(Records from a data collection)
<<<<

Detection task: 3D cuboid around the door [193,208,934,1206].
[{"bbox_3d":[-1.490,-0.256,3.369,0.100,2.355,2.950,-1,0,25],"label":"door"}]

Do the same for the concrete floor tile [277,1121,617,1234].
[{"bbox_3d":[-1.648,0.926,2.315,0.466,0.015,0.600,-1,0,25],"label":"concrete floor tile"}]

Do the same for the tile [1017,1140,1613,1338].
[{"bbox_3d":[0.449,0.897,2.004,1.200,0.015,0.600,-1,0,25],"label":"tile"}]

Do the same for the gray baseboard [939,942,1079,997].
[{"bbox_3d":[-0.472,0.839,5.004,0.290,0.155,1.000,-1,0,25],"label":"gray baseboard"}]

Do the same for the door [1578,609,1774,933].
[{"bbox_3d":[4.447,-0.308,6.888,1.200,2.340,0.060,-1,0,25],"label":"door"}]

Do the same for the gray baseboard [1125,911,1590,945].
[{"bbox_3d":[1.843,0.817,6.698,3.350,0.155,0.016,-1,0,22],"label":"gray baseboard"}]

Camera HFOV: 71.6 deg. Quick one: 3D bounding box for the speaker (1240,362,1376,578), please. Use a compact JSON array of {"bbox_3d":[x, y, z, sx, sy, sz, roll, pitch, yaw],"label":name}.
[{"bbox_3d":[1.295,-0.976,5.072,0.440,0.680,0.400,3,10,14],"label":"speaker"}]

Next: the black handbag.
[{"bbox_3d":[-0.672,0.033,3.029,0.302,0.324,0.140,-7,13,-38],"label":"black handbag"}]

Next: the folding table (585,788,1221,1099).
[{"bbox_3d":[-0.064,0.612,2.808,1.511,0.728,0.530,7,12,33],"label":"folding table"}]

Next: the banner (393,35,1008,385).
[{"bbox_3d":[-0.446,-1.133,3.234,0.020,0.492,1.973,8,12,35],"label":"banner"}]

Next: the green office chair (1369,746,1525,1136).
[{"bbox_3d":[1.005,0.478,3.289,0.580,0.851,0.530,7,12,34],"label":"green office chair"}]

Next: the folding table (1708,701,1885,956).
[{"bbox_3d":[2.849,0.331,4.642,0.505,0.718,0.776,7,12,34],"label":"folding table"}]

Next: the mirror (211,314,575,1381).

>>>>

- What you should do
Your answer must be the lines from the one containing "Next: the folding table (1708,701,1885,956)." through the last line of the entries, copied exactly, with no other lines.

- Task result
Next: the folding table (1708,701,1885,956).
[{"bbox_3d":[2.849,0.331,4.642,0.505,0.718,0.776,7,12,34],"label":"folding table"}]

Next: the mirror (211,314,575,1381).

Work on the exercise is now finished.